Epiphany shakes her head in short little sways. When she speaks her voice has a grimness to it that I’ve never heard. ‘They’re going to rape her, Jerry,’ she says clutching her fists in the air. ‘She is what I was – the prized virgin. And they’re going to
fuck
her and not care when she cries out. That will just make them
fuck
her more. She’ll be raped and beaten and made to do the most humiliating things. She’ll be a shell of a person.’ She’s trembling so much she drops to her knees. ‘Please, Jerry. She’ll end up like me.’

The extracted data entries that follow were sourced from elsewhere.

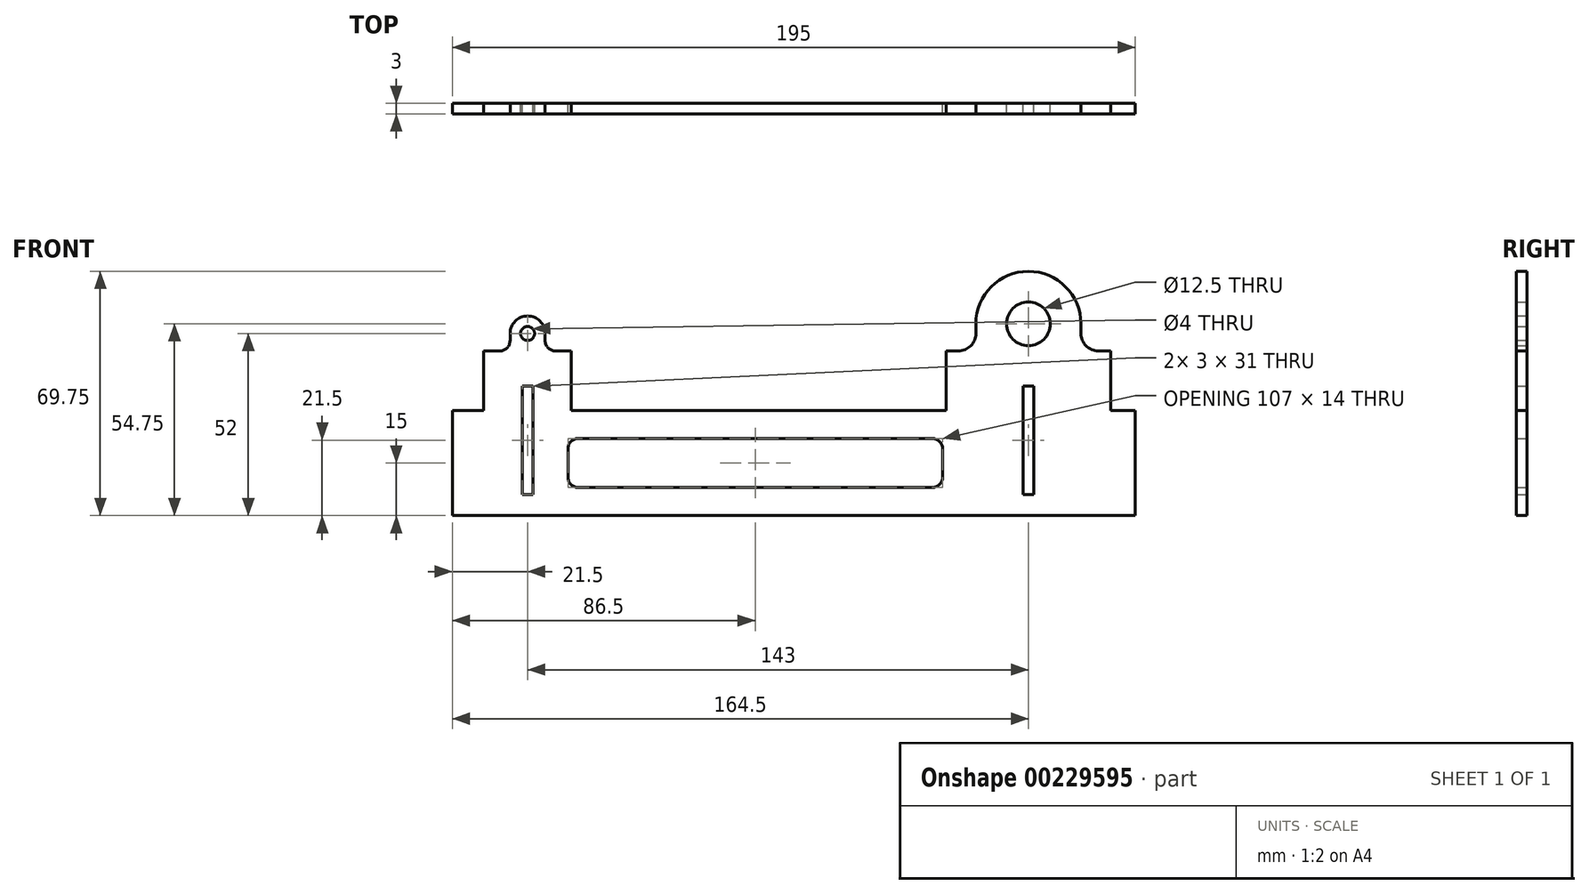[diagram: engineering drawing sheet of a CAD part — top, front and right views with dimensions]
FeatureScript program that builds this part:
annotation { "Feature Type Name" : "Feature", "Feature Type Description" : "" }
export const myFeature = defineFeature(function(context is Context, id is Id, definition is map)
    precondition{}
    {
        {
            var Q0;
            Q0=qCreatedBy(makeId("Front.planeOp"),FACE);
            var sketch = newSketch(context, id + "F0", { "sketchPlane" : qUnion([Q0])});
            skLineSegment(sketch, "E0.bottom", {"start": v(97.5, -15) * mm, "end": v(-97.5, -15) * mm});
            skLineSegment(sketch, "E0.top", {"start": v(97.5, 15) * mm, "end": v(90.5, 15) * mm});
            skLineSegment(sketch, "E0.left", {"start": v(97.5, -15) * mm, "end": v(97.5, 15) * mm});
            skLineSegment(sketch, "E0.right", {"start": v(-97.5, -15) * mm, "end": v(-97.5, 15) * mm});
            skPoint(sketch, "E0.middle", {"position": v(0, 0) * mm});
            skLineSegment(sketch, "E1.top", {"start": v(-88.5, 32) * mm, "end": v(-84, 32) * mm});
            skLineSegment(sketch, "E1.left", {"start": v(-88.5, 15) * mm, "end": v(-88.5, 32) * mm});
            skLineSegment(sketch, "E1.right", {"start": v(-63.5, 15) * mm, "end": v(-63.5, 32) * mm});
            skLineSegment(sketch, "E2.bottom", {"start": v(-61.5, 7) * mm, "end": v(39.5, 7) * mm});
            skLineSegment(sketch, "E2.top", {"start": v(-61.5, -7) * mm, "end": v(39.5, -7) * mm});
            skLineSegment(sketch, "E2.left", {"start": v(-64.5, 4) * mm, "end": v(-64.5, -4) * mm});
            skLineSegment(sketch, "E2.right", {"start": v(42.5, 4) * mm, "end": v(42.5, -4) * mm});
            skLineSegment(sketch, "E3.top", {"start": v(43.5, 32) * mm, "end": v(47, 32) * mm});
            skLineSegment(sketch, "E3.left", {"start": v(43.5, 15) * mm, "end": v(43.5, 32) * mm});
            skLineSegment(sketch, "E3.right", {"start": v(90.5, 15) * mm, "end": v(90.5, 32) * mm});
            skArc(sketch, "E4", {"start": v(82, 39.75) * mm, "mid": v(67, 54.75) * mm, "end": v(52, 39.75) * mm});
            skCircle(sketch, "E5", {"center": v(67, 39.75) * mm, "radius": 6.25 * mm});
            skLineSegment(sketch, "E6", {"start": v(52, 39.75) * mm, "end": v(52, 37) * mm});
            skLineSegment(sketch, "E7", {"start": v(82, 39.75) * mm, "end": v(82, 37) * mm});
            skLineSegment(sketch, "E8.trimOffspring", {"start": v(87, 32) * mm, "end": v(90.5, 32) * mm});
            skPoint(sketch, "E9.visualSharp", {"position": v(52, 32) * mm});
            skArc(sketch, "E9.filletArc", {"start": v(47, 32) * mm, "mid": v(50.54, 33.46) * mm, "end": v(52, 37) * mm});
            skPoint(sketch, "E10.visualSharp", {"position": v(82, 32) * mm});
            skArc(sketch, "E10.filletArc", {"start": v(82, 37) * mm, "mid": v(83.46, 33.46) * mm, "end": v(87, 32) * mm});
            skArc(sketch, "E11", {"start": v(-71, 37) * mm, "mid": v(-76, 42) * mm, "end": v(-81, 37) * mm});
            skCircle(sketch, "E12", {"center": v(-76, 37) * mm, "radius": 2 * mm});
            skLineSegment(sketch, "E13", {"start": v(-81, 37) * mm, "end": v(-81, 35) * mm});
            skLineSegment(sketch, "E14", {"start": v(-71, 37) * mm, "end": v(-71, 35) * mm});
            skLineSegment(sketch, "E15.trimOffspring", {"start": v(-68, 32) * mm, "end": v(-63.5, 32) * mm});
            skPoint(sketch, "E16.visualSharp", {"position": v(-81, 32) * mm});
            skArc(sketch, "E16.filletArc", {"start": v(-84, 32) * mm, "mid": v(-81.88, 32.88) * mm, "end": v(-81, 35) * mm});
            skPoint(sketch, "E17.visualSharp", {"position": v(-71, 32) * mm});
            skArc(sketch, "E17.filletArc", {"start": v(-71, 35) * mm, "mid": v(-70.12, 32.88) * mm, "end": v(-68, 32) * mm});
            skLineSegment(sketch, "E18.trimOffspring", {"start": v(-88.5, 15) * mm, "end": v(-97.5, 15) * mm});
            skLineSegment(sketch, "E19.trimOffspring", {"start": v(43.5, 15) * mm, "end": v(-63.5, 15) * mm});
            skPoint(sketch, "E20.visualSharp", {"position": v(-64.5, 7) * mm});
            skArc(sketch, "E20.filletArc", {"start": v(-61.5, 7) * mm, "mid": v(-63.62, 6.12) * mm, "end": v(-64.5, 4) * mm});
            skPoint(sketch, "E21.visualSharp", {"position": v(-64.5, -7) * mm});
            skArc(sketch, "E21.filletArc", {"start": v(-64.5, -4) * mm, "mid": v(-63.62, -6.12) * mm, "end": v(-61.5, -7) * mm});
            skPoint(sketch, "E22.visualSharp", {"position": v(42.5, 7) * mm});
            skArc(sketch, "E22.filletArc", {"start": v(42.5, 4) * mm, "mid": v(41.62, 6.12) * mm, "end": v(39.5, 7) * mm});
            skPoint(sketch, "E23.visualSharp", {"position": v(42.5, -7) * mm});
            skArc(sketch, "E23.filletArc", {"start": v(39.5, -7) * mm, "mid": v(41.62, -6.12) * mm, "end": v(42.5, -4) * mm});
            skLineSegment(sketch, "E24.bottom", {"start": v(-74.5, -9) * mm, "end": v(-77.5, -9) * mm});
            skLineSegment(sketch, "E24.top", {"start": v(-74.5, 22) * mm, "end": v(-77.5, 22) * mm});
            skLineSegment(sketch, "E24.left", {"start": v(-74.5, -9) * mm, "end": v(-74.5, 22) * mm});
            skLineSegment(sketch, "E24.right", {"start": v(-77.5, -9) * mm, "end": v(-77.5, 22) * mm});
            skPoint(sketch, "E24.middle", {"position": v(-76, 6.5) * mm});
            skLineSegment(sketch, "E25.bottom", {"start": v(68.5, -9) * mm, "end": v(65.5, -9) * mm});
            skLineSegment(sketch, "E25.top", {"start": v(68.5, 22) * mm, "end": v(65.5, 22) * mm});
            skLineSegment(sketch, "E25.left", {"start": v(68.5, -9) * mm, "end": v(68.5, 22) * mm});
            skLineSegment(sketch, "E25.right", {"start": v(65.5, -9) * mm, "end": v(65.5, 22) * mm});
            skPoint(sketch, "E25.middle", {"position": v(67, 6.5) * mm});
            skSolve(sketch);
        }
        {
            var Q0;
            Q0=makeQuery(id+"F0.imprint","IMPRINT",FACE,{"disambiguationData":[TD([[makeQuery(id+"F0.imprint","IMPRINT",EDGE,{"derivedFrom":sQuery(id+"F0.wireOp",EDGE,"E0.bottom")}),-1.0]])]});
            extrude(context, id + "F1", {"entities" : qUnion([Q0]), "depth" : 3 * mm});
        }
    });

It’s the first time I’ve ever heard Epiphany use the word ‘please’. And shuddering on the ground before me, she cries. She leans into me and wraps her arms around my legs and cries. ‘Please,’ she begs again. But there’s no warmth in her embrace – not like with Bela. Epiphany, she’s a husk with nothing inside. She’s a fake person. Just like I was.

I place my hand under her chin and raise her face to mine. And I look into those horrible green eyes. ‘I’m not going with you,’ I say.

‘But you’re meant to,’ she says quietly. Hollowly. And slowly her arms unwrap from my legs. She beats her fists against my hips. Even when they pick up speed they’re still just hollow punches. She’s tired and worn down. She beats her fists against me, mumbling about my father and God and fate, until I push her to the ground. And as she struggles to grab my ankles, anything to keep me from leaving, I kneel at her side and tell her that God has never told her she needed me. God has never spoken to her. The voices she hears, it’s just because of the horrible things that happened to her.

‘Everything you believe is wrong,’ I say.

Epiphany cries into her hands.

‘The people who did all this to you,’ I say, ‘they fucked you up. Matthew fucked you up. LaRouche did. But you ruined my life for no
real
reason, and I don’t owe you a thing.’

I grab my pumpkin from the ground.

‘Goodbye, Epiphany Jones,’ it would say.

And, as I turn the corner and leave Epiphany crying on the alley floor, she shouts empty words.

She shouts, ‘You’re meant to help me, Jerry!’

She shouts, ‘You owe me!’

She shouts, ‘You’ll regret this!’

I
took bus after bus, crisscrossing the city, in case Epiphany tried to follow me. I was stupid. I shouldn’t have mentioned Bela. If her life was in danger because of me…

Bela is already at my place when I return. She notes that I look dirty. ‘Well, that’s what happens when you go to the pumpkin patch,’ I say and pull the pumpkin from behind my back.

When we carve it that night, she’s meticulous. Like everything else, if she’s going to do something, she wants to do it right. It takes her an hour to make the mouth. When she’s done we put a candle in it and she asks what we do with the guts.

‘You can cook them,’ I say, ‘and eat them with the seeds.’

‘Or,’ she says, grabbing a handful of the orange insides, ‘you can throw them, no?’ And she shrieks as a stringy wad of pumpkin flesh hits me in the face.

When I get out of the shower there’s no light in the bedroom except that which comes from the pumpkin we placed on the nightstand. Bela is in my bed already, naked under the covers, propped on her elbows admiring her work. She ended up going with the traditional gap-toothed pumpkin mouth, but its eyes are made of stars. I admire Bela admiring her work and lean down to kiss her bare shoulder.